• Course Number: ENGL 197
  • Prerequisites:

    Check on GOLD.

  • Advisory Enrollment Information:

    This course cannot be repeated and is limited to upper-division English majors only.

  • Catalog Course Entry: ENGL 197
  • Quarter: Spring 2018

By most accounts, the advent of artificial intelligence carries radical consequences for humanity. In particular, the prospect of artificial intelligence taking control of its own development has inspired widely differing reactions, including both apocalyptic nightmares and boundless, optimistic wonder.  Approaching works about AI through the lenses of science fiction and trauma studies, this course will provide an opportunity to survey select literature, film and television speculations regarding the implications of this evolution in technology.  The questions posed by these works include: how will being human change with the arrival of AI?  What might humanity’s relationship to artificial intelligence grow into, given that AI is likely to evolve in unpredictable ways?  Will AI come to look upon humanity as a partner? A perpetual child? A pet? A virus?
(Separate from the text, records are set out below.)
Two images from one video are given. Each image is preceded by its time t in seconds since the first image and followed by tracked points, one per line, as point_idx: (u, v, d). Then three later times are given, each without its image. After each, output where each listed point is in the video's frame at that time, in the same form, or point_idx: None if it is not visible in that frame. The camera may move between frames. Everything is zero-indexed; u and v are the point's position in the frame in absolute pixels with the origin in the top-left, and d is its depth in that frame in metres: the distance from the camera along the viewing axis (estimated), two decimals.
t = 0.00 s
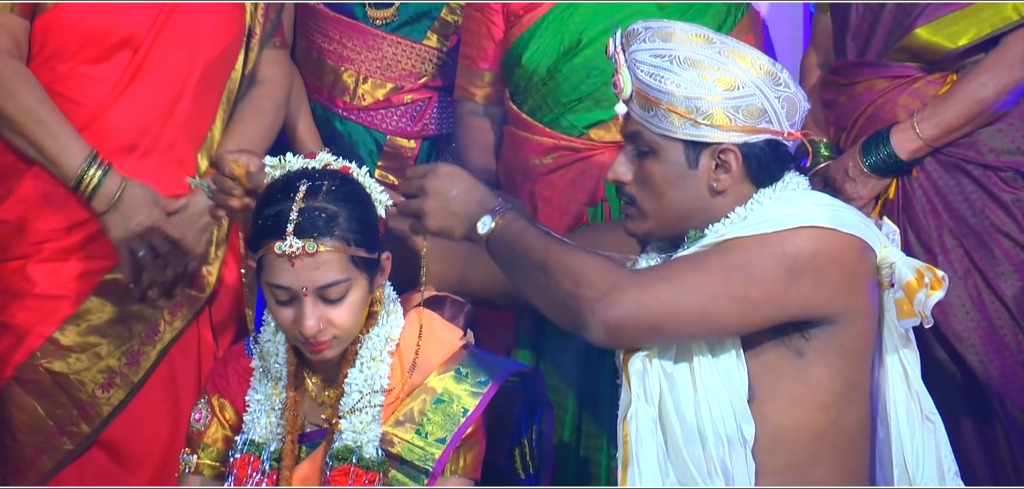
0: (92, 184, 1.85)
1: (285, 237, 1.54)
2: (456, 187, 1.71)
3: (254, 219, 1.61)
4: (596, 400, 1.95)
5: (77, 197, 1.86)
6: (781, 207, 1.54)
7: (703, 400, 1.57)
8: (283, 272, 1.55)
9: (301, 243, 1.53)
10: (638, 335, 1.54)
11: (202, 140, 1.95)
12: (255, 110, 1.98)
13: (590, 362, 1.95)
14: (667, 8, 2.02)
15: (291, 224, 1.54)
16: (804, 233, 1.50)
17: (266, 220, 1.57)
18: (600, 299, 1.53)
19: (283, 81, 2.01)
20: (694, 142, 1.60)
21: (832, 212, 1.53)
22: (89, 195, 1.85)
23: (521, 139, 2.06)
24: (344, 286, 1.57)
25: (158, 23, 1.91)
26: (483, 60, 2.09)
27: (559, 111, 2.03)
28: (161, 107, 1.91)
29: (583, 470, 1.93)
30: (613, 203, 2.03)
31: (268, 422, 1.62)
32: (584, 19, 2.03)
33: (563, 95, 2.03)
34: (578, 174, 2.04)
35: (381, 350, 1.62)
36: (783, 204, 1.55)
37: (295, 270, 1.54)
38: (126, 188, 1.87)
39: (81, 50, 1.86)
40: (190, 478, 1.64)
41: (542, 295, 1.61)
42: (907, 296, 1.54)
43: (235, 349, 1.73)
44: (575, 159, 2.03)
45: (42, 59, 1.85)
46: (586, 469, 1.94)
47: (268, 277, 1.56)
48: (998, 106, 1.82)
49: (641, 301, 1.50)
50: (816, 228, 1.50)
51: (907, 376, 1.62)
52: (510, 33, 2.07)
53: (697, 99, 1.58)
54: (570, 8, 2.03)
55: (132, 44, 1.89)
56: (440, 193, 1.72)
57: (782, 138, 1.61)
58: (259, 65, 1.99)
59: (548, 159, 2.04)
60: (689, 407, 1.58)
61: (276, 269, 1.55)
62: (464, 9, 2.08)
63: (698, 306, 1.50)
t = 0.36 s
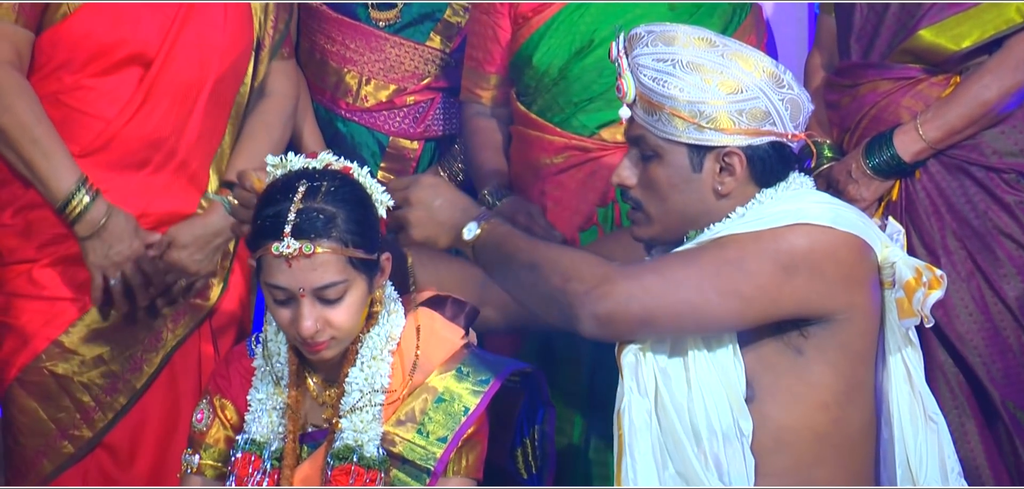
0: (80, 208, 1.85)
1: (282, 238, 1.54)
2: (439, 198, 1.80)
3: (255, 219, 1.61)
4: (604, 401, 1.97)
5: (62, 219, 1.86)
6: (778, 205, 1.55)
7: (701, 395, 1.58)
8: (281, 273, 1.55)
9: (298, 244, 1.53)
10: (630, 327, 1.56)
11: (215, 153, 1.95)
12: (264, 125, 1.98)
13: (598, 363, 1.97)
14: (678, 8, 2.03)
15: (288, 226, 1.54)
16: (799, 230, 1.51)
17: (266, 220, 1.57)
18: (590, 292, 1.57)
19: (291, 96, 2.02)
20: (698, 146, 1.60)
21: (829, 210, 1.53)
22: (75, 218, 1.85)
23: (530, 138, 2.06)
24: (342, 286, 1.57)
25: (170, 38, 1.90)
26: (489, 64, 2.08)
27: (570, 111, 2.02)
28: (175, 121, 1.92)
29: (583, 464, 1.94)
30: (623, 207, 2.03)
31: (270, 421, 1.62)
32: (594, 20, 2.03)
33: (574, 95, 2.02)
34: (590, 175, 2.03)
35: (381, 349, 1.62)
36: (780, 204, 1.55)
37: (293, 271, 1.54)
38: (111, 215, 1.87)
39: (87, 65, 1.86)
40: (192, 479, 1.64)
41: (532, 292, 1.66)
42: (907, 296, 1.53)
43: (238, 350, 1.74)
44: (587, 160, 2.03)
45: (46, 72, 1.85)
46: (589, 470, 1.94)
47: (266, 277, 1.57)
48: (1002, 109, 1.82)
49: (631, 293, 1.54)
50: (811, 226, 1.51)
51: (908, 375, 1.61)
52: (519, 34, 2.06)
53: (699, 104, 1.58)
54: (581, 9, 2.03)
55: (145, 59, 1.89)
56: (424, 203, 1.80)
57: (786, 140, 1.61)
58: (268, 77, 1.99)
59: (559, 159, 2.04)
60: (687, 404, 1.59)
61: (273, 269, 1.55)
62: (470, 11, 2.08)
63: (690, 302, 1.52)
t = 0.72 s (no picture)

Perhaps most crucially, how is humanity preparing itself and AI for the transition – how is humanity promoting (or not) a sense of kinship?  As literature, film and television speculate about living with AI, why are human and AI characters repeatedly presented as witnesses of trauma, and what do the works in question convey about the vicissitudes of empathy?  About the power of loss, even imagined loss, to build coalitions?  Students will explore these and a wide variety of other questions as they discuss the course materials and produce capstone research projects.  In the process, the seminar will engage scientific and cultural history, criticism, and theory in order to build a context for our research projects.  Authors will include: Judith Butler, Ted Chiang, Philip K. Dick, William Gibson, Louisa Hall, Donna Haraway, Jeff Hawkins, N. Katherine Hayles, Ray Kurzweil, and Dori Laub.  Films and television will include: Blade Runner, Blade Runner 2049, Ex Machina, Westworld and Black Mirror.  Students will write brief daily assignments, a research paper, and a final exam.